The loop stops when the script is exhausted, num_rounds is reached, or the last closing entry is processed. It stores a final summary in final_summary. The summary is not appended to conversation_log.

A FocusGroup object runs once. Calling run_simulation() on an object that has already run raises an error. Construct a new object for another full session. Use the continuation experiment in run_focus_studio() to compare a next message under original and edited histories.

Messages and prompts

The default message_mode = "roleflip" presents an agent’s prior messages as assistant messages and labels other speakers’ messages as user messages. message_mode = "flat" places the transcript in one user message. The selected mode is recorded with the session.

get_default_prompt_templates() returns only templates supported by package operations. Pass named replacements through prompt_templates in FocusGroup$new(). A custom participant template containing {{conversation_history}} or {{persona_description}} uses the flat message path.

Stored data

conversation_log is an ordered list of message records. Each record has a unique integer message_id, the moderator cycle in round, and phase. Moderator and participant messages responding to the same question share a round. Response identifiers, finish reasons, token counts, provider and model labels, duration, and failure metadata accompany generated messages.

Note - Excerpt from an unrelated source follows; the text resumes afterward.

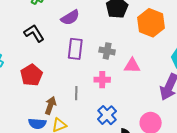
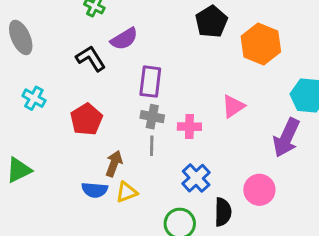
purple semicircle: (70, 17) -> (124, 39), moved
gray cross: (107, 51) -> (152, 117), moved
pink triangle: (132, 66) -> (233, 106), turned -36

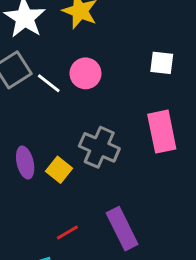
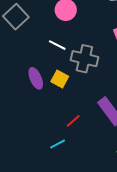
white line: (49, 83) -> (57, 45), moved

run_focus_group() exposes this log as the transcript data frame in its result. A focus_group_result always has these fields:

focus_group: the underlying R6 object.
transcript: one row per logged message.
summary: the final model summary.
participants: a data frame describing the roster.
usage: token use in LLMR’s sent, rec, and total vocabulary.
metadata: topic, purpose, flow, message_mode, n_participants, estimated_calls, provider, and model, with no credentials.

The class has a concise print method. FocusGroup also has a concise S3 print method for direct R6 objects.

Analysis

FocusGroup$analyze() and the descriptive text methods operate on the stored log. analyze_focus_group() collects the principal analyses in a focus_group_analysis with these returned components: basic_stats, topics, tfidf, readability, themes, model_summary, plots, and issues.

Missing optional packages and unsuitable data produce empty components with consistent columns where the result is tabular, and an explanatory row in issues. plots is an empty list when ggplot2 is unavailable. Descriptive analyses run offline. Thematic analysis and model summaries run only when analyze_focus_group() receives an explicit config. A requested model analysis that encounters a provider failure raises the provider condition.

Extending the package

To add a turn-taking rule, subclass ConversationFlow and implement select_next_speaker(). Override update_state_post_selection() when the rule keeps state. An extension can construct its class directly; built-in modes remain available through create_conversation_flow().

See the function and class help pages for argument defaults and return values.